• **Tasks to perform**
1. Reproduce the portion of the comments on page loading starting at "Sadly it's not" and ending at "marquee and blink.", without any change.
2. Answer the following from the comments on page loading.
(a) Which legacy element does the hack use to comment out the source of the page?
(b) Which two elements appeared on the Firefox OS app installation page made by the commenter's coworkers?
(c) In the example on perceived load time, what percentage of its 10-second load does the first site spend showing a white screen?
3. Extend the comments on page loading with further text that follows on from their final sentence.

Sadly it's not a native API, but a clever hack that effectively comments-out source of the page with a legacy `<plaintext>` element (proving that old cruft is really hard to kill in HTML :)
Some of my coworkers made a firefox os app installation page that had both <marquee> and <blink>. At first I thought they were doing some crazy css animation thing to get scrolling, flashing text on the phone. Nope, just marquee and blink.
Capturing as a native feature of the browser is something that we really hope to see down the line. There are many reasons you might want to disable the pre-parser, and our goal is to empower the developer to make that decision themselves. I'd default it ON though :)
I had the same thoughts. You may be able to reduce bandwidth if you're doing something like responsive images (even then, over a mobile connection, I'd rather low-res images be sent to phone despite the pixel density of my screen), but at the expense of taking longer to start rendering. There's probably a sweet spot between time to render and page weight, but I think this probably makes things worse. I'd rather see things load slowly than double parse the document and see nothing but a blank web page (which i might interpret as the site being completely unresponsive).
Perceived load time is often as important as actual load time. A site that takes 10 seconds to load but spend 80% of that is showing a white screen may feel slower than a website that takes 15 seconds to load but only 10% of the time is white screen.

• **Items**
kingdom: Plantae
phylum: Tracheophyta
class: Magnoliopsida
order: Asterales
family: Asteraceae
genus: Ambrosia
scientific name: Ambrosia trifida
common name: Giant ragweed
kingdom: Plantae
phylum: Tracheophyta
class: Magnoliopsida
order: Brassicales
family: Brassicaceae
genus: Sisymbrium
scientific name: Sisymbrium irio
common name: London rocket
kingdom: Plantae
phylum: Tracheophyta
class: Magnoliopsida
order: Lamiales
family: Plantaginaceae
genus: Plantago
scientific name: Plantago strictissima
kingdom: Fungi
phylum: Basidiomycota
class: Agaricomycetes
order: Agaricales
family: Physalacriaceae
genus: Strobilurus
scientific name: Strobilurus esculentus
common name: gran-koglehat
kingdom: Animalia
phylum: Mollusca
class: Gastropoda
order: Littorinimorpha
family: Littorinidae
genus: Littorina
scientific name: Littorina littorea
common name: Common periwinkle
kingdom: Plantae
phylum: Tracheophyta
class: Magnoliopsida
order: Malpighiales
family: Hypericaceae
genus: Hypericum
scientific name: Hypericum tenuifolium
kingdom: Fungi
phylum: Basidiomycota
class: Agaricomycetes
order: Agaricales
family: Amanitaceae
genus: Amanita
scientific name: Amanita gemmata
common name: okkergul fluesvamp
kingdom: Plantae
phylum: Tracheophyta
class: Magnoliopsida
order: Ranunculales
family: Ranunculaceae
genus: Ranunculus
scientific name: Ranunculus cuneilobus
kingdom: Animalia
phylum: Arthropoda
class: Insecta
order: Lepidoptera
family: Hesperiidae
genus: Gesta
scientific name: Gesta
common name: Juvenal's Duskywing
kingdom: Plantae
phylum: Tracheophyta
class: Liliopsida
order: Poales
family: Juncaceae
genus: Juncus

• **Set of answers**
1.
Sadly it's not a native API, but a clever hack that effectively comments-out source of the page with a legacy `<plaintext>` element (proving that old cruft is really hard to kill in HTML :)
Some of my coworkers made a firefox os app installation page that had both <marquee> and <blink>. At first I thought they were doing some crazy css animation thing to get scrolling, flashing text on the phone. Nope, just marquee and blink.

2.
(a) The `<plaintext>` element.
(b) <marquee> and <blink>.
(c) 80%.

3.
Hundreds of websites use Mobify.js today, and the feedback we get has always been the same - how do you make it so fast?! I completely agree about perceived load time - it is just as important to consider as actual load time, and if Capturing caused a 10 second white screen, then the technology would be not very useful. Luckily, Capturing is very quick, and with the speed of mobile devices greatly outpacing the speed of networks, Capturing becomes even more useful. Plus after the first load, every subsequent page is EXTREMELY fast, due to the library cached and optimized by the JIT.
Of course, if you find that the initial white screen is taking longer then you would like, you could easily render out your logo and background color before capturing the document to improve perceived load time :)
Thanks for the response. I will look into this as it's something I am interested in. Can you give me an example of a site using it? So i can get a feel for what's possible
Yep :). There is some initial slowdown (from our testing, it ranges from 60 to 300 ms on average), but the benefits of being able to determine which resources you want to load through the properties of the browser can cause you great gains in performance. Plus, after the library has been downloaded once, the library is cached, and optimized by the JIT on every subsequent load.
And when I ran webpagetest it didn't speed up download time on desktop or mobile (time to onload ("plt") decreased, but only because the images were postponed until after the onload event).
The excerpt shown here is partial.